A real bull case compounds — each driver matters most when it strengthens margins, supports capital returns, and keeps the company above the market's minimum growth bar simultaneously.
52-week range context and price returns across multiple time horizons. Dividend contribution is shown separately in the Capital Return section.
Range context matters because valuation compression and earnings misses rarely hit from the same starting point. A stock already far below its high can still fall, but it is no longer carrying the same embedded optimism as one pressing a fresh peak.
Valuation, growth, and margin comparison against the closest publicly traded peers for this company.
| Company | Mkt Cap | Fwd PE | Rev Grw | Margin | Rating | Upside |
|---|---|---|---|---|---|---|
SPG SPG Simon Property Group, Inc. | $66.8B | 30.9x | +5.5% | 72.5% | Hold | -4.1% |
MAC MAC The Macerich Company | $5.8B | — | +5.3% | -19.4% | Hold | -3.7% |
CBL CBL CBL & Associates Properties, Inc. | $1.4B | 48.0x | +4.7% | 23.5% | Hold | — |
O O Realty Income Corporation | $59.7B | 38.5x | +11.5% | 13.5% | Hold | +1.9% |
REG REG Regency Centers Corporation | $14.5B | 32.6x | +4.0% | 37.4% | Buy | +1.3% |
KIM KIM Kimco Realty Corporation | $16.1B | 30.8x | +6.1% | 28.5% | Hold | +1.9% |
This peer comparison reflects companies with similar business models, product lines, or market positioning, supplemented by industry grouping when direct matches are limited.
SPG does not currently return meaningful capital to shareholders.
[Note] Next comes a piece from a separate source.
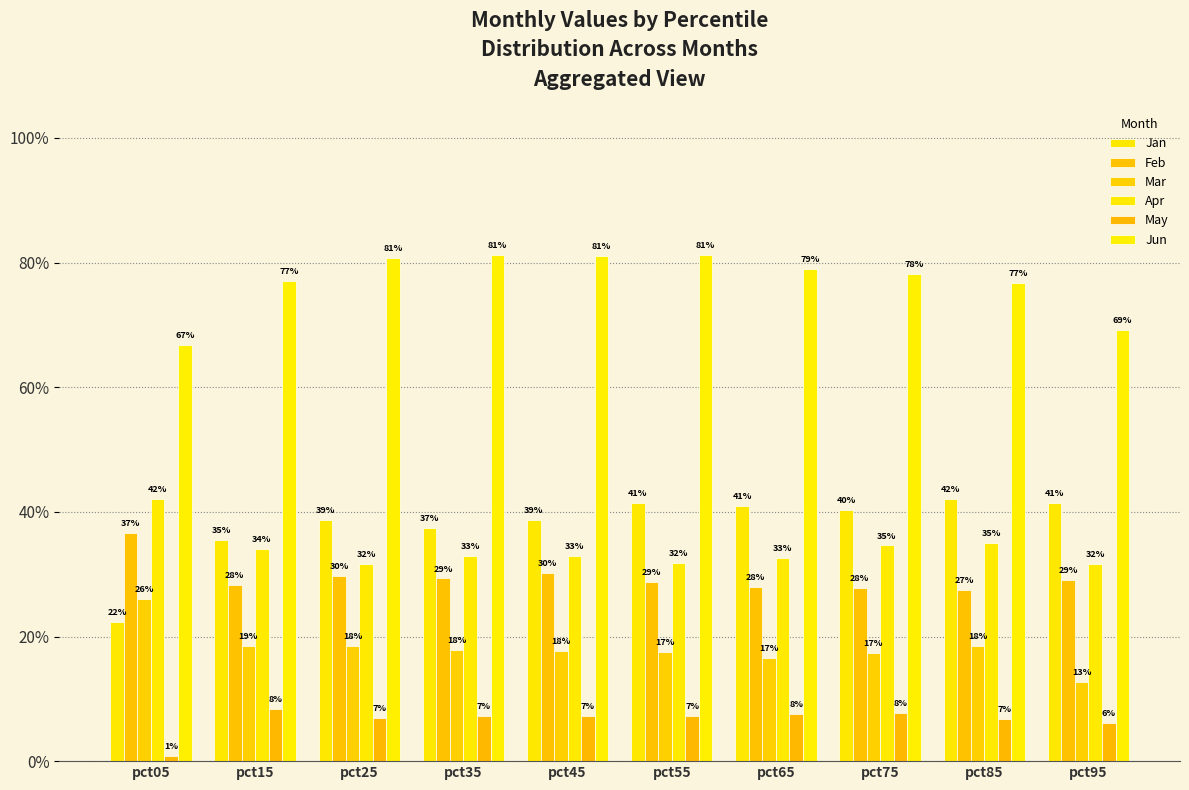

What are all the series names shown in the legend?

Jan, Feb, Mar, Apr, May, Jun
Yield, cadence, and growth quality
How much per-share support comes from repurchases
| Year | Div / Share | YoY Grw | BB Yield | Total Yield |
|---|---|---|---|---|
| 2026 | $2.20 | — | — | — |
| 2025 | $8.55 | +5.6% | 0.0% | 0.0% |
| 2024 | $8.10 | +8.7% | 0.0% | 4.7% |
| 2023 | $7.45 | +8.0% | 1.1% | 6.3% |
| 2022 | $6.90 | +17.9% | 1.3% | 2.2% |
Common questions answered from live analyst data and company financials.
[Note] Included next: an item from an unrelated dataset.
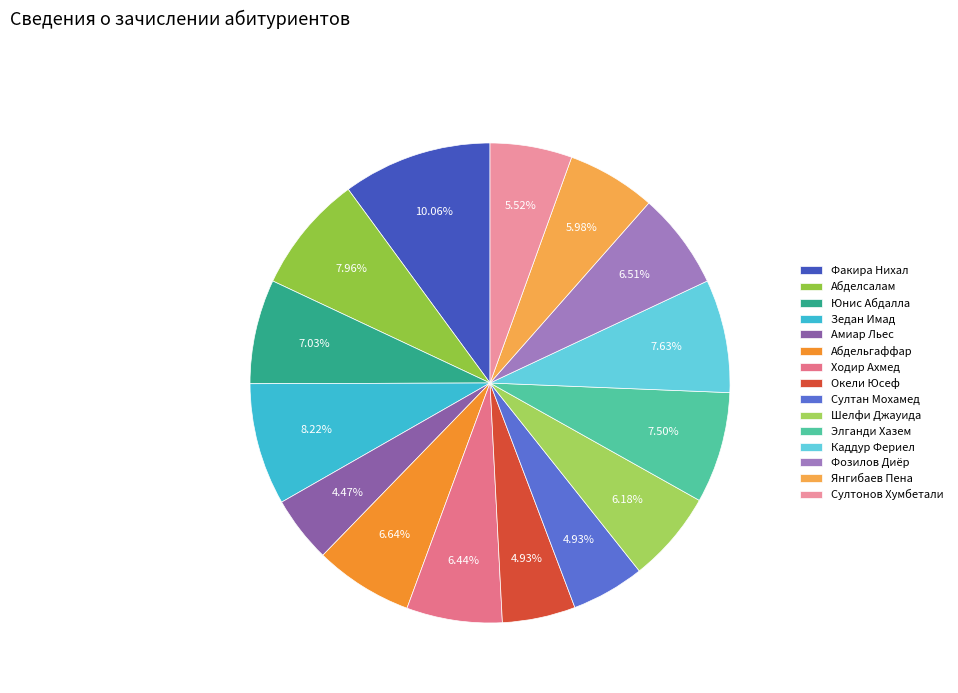

To the nearest percent, what is the difference between the largest and smallest slice percentages?

6%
Simon Property Group, Inc. (SPG) is rated Hold by Wall Street analysts as of 2026. Of 37 analysts covering the stock, 16 rate it Buy or Strong Buy, 19 rate it Hold, and 2 rate it Sell or Strong Sell. The consensus 12-month price target is $197, implying -4.1% from the current price of $206. The bear case scenario is $105 and the bull case is $176.
The Wall Street consensus price target for SPG is $197 based on 37 analyst estimates. The high-end target is $230 (+11.9% from today), and the low-end target is $181 (-11.9%). The base case model target is $151.
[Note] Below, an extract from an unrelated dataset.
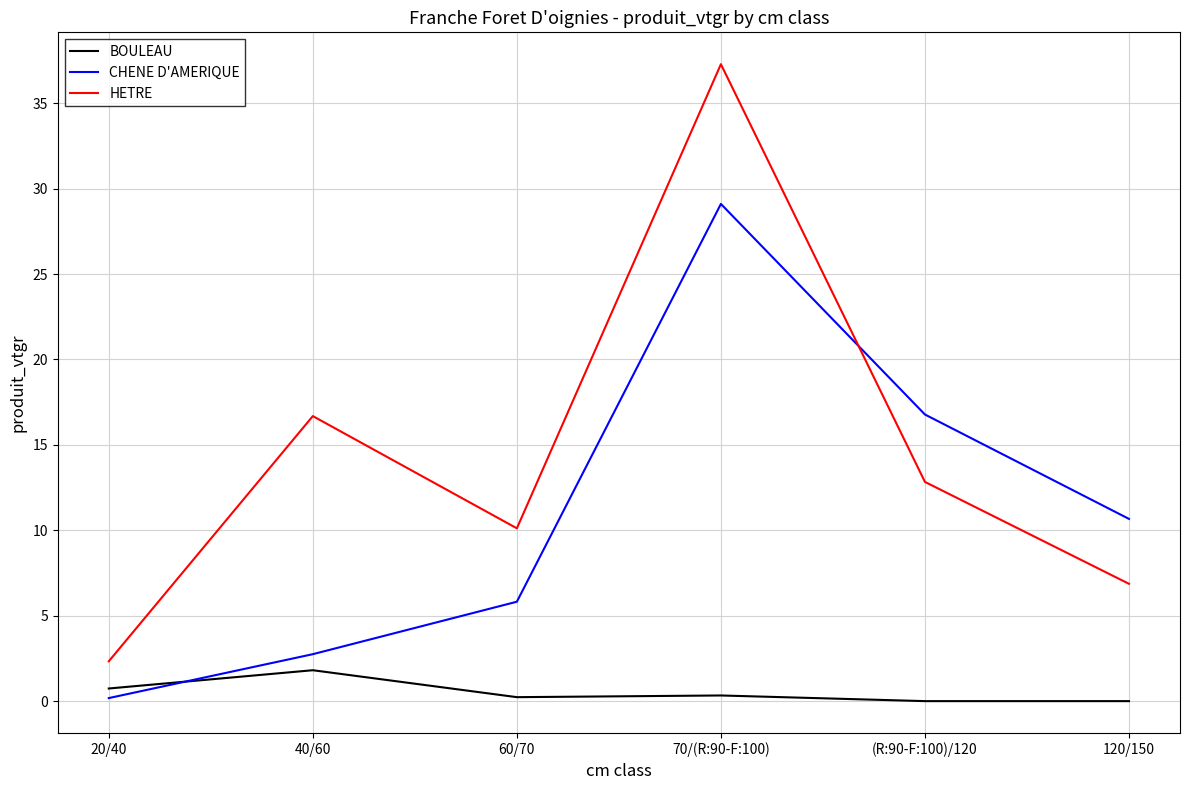

Which category has the highest value in the BOULEAU series?

40/60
SPG trades at 30.9x times forward earnings. The stock currently trades at a discount to the broader market. Based on current multiples versus the peer group, the relative model signals slightly undervalued. Whether the stock is over or undervalued ultimately depends on whether consensus earnings estimates are achievable.
The primary risks for SPG in 2026 are: (1) E-commerce & Consumer Shift — The continued growth of online shopping threatens physical retail spaces, potentially reducing foot traffic and demand for traditional retail properties. (2) Anchor Tenant Loss — Simon Property Group relies on anchor stores and large retailers to attract shoppers. (3) Interest Rate Exposure — As a REIT, SPG is sensitive to interest rate changes; rising rates increase borrowing costs and can limit capital for new investments. Each factor has the potential to pressure earnings or compress the stock's valuation multiple.
Analyst consensus estimates SPG will report consensus revenue of $6.7B (+5.5% year-over-year) and EPS of $9.66 (-31.8% year-over-year) for the upcoming fiscal year. The following year, analysts project $7.1B in revenue.
Simon Property Group, Inc. is expected to report its next earnings on approximately 2026-05-11. Consensus expects EPS of $1.49 and revenue of $1.5B. Over recent quarters, SPG has beaten EPS estimates 75% of the time.
Simon Property Group, Inc. (SPG) generated $2.3B in free cash flow over the trailing twelve months — a free cash flow margin of 35.4%. SPG returns capital to shareholders through and share repurchases ($0 TTM).